A guidebook published by the War in the Pacific National Historical Park indicates that the National Park Service conducted extensive restoration work on the midget submarine in 2009-10 to give visitors a better idea of what it looked like in 1944 when it ran aground. In 2000, the midget submarine was listed in the National Register of Historic Places.

Delgado et al. (2016, 100) writes about the crew of the midget submarine that ran aground, "Reportedly, three days after the discovery of the craft, the three crew members surrendered to US forces from their hiding place near the beach, but the account may be apocryphal." Tokkōtai Senbotsusha (1990, 222-3) mentions only the loss of 14 midget submarine crewmen at Saipan (120 miles north of Guam) and Tinian (about 5 miles from Saipan) during July 1944 and no losses in the area in August.

The Japanese Tokkōtai (Special Attack Forces) Commemoration Peace Memorial Association recognizes deaths by midget submarine crewmen as deaths by special (suicide) attack even though the causes of many deaths are difficult to differentiate between special attacks and other reasons (Tokkōtai Senbotsusha 1990, 220). The most famous midget submarine attacks were at Pearl Harbor, Sydney Harbor, and Diégo Suarez Harbor in Madagascar.
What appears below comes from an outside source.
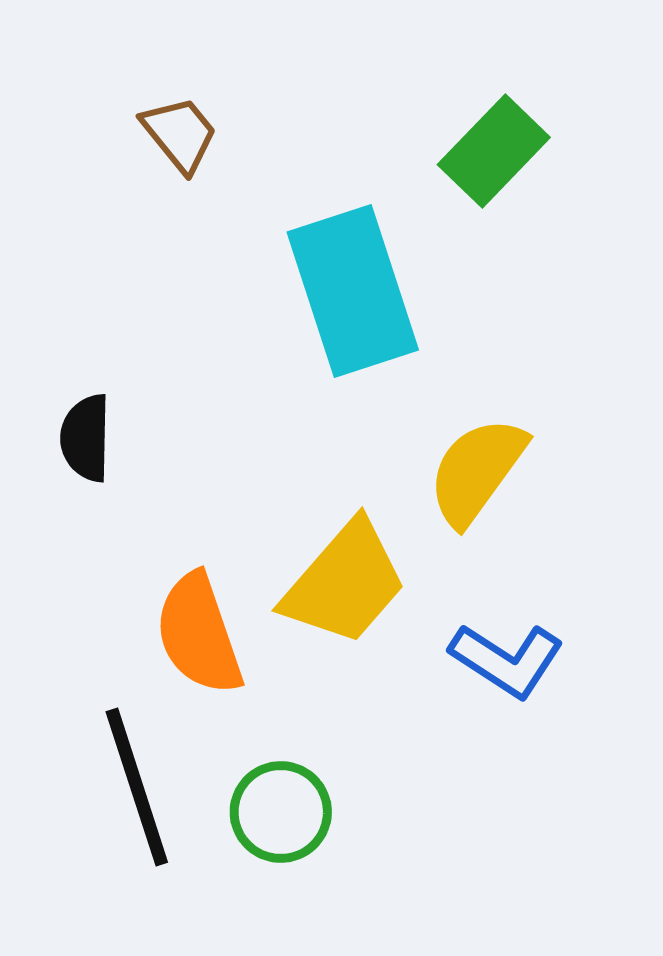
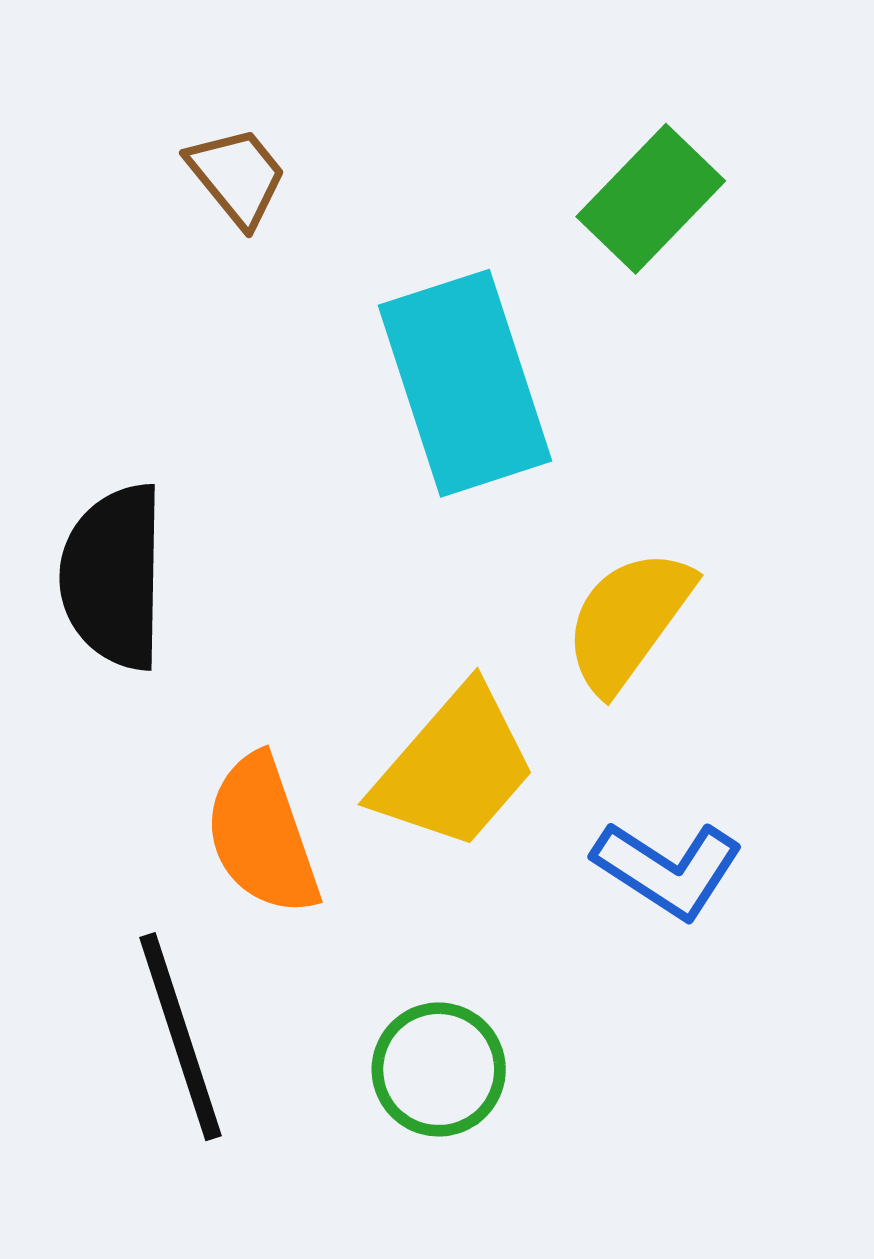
black semicircle: (86, 438) -> (113, 577), size x1.6
green circle: (281, 812) -> (439, 1069), moved

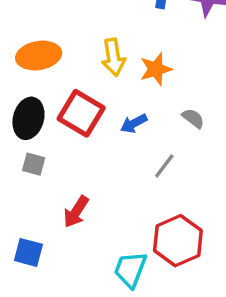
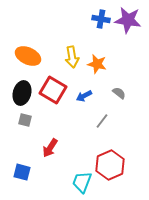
orange ellipse: (39, 56) -> (28, 56), turned 35
orange star: (156, 69) -> (97, 64), turned 30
A total of 440 midget submarine crewmen died during the Pacific War (Tokkōtai Senbotsusha 1990, 220-35) [1].

Note

1. The Ōurasaki Special Attack Base (P Base) Monument gives the total number of midget submarine crewmen deaths during the Pacific War as 439, and the Tokkōtai Commemoration Peace Memorial Association plaque in front of Yasukuni Jinja Yushukan shows 436.

Sources Cited

Delgado, James P., Terry Kerby, Hans K. Van Tilburg, Steven Price, Ole Varmer, Maximilian D. Cremer, and Russell Matthews. 2016. The Lost Submarines of Pearl Harbor: The Rediscovery and Archaeology of Japan's Top-Secret Midget Submarines of World War II. College Station, TX: Texas A&M University Press.

Tokkōtai Senbotsusha Irei Heiwa Kinen Kyōkai (Tokkōtai Commemoration Peace Memorial Association). 1990. Tokubetsu Kōgekitai (Special Attack Corps). Tōkyō: Tokkōtai Senbotsusha Irei Heiwa Kinen Kyōkai.

Warner, Peggy, and Sadao Seno. 1986. The Coffin Boats: Japanese Midget Submarine Operations in the Second World War. London: Leo Cooper in association with Secker & Warburg.